**WORK INSTRUCTIONS**
From the line containing "sertifikatas" to the last line of the data, both included, transcribe each line exactly, leaving out pictures and adding nothing.

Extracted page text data

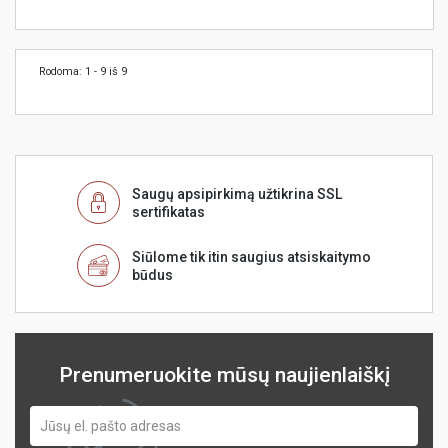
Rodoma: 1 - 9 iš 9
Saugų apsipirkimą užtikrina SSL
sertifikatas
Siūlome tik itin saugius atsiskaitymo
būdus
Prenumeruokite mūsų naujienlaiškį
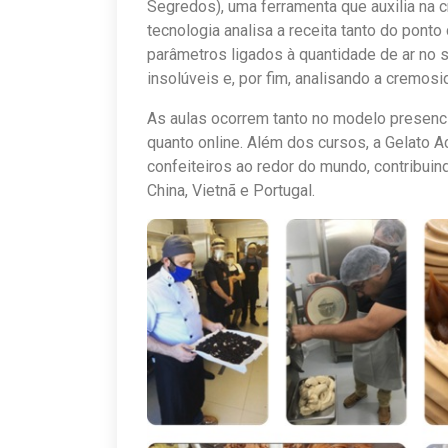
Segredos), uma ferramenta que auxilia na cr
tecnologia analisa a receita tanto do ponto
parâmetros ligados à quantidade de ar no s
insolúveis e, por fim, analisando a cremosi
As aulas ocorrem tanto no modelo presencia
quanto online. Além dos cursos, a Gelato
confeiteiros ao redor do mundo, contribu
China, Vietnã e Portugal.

**RESULT OF THIS TASK**
sertifikatas
Siūlome tik itin saugius atsiskaitymo
būdus
Prenumeruokite mūsų naujienlaiškį
Segredos), uma ferramenta que auxilia na cr
tecnologia analisa a receita tanto do ponto
parâmetros ligados à quantidade de ar no s
insolúveis e, por fim, analisando a cremosi
As aulas ocorrem tanto no modelo presencia
quanto online. Além dos cursos, a Gelato
confeiteiros ao redor do mundo, contribu
China, Vietnã e Portugal.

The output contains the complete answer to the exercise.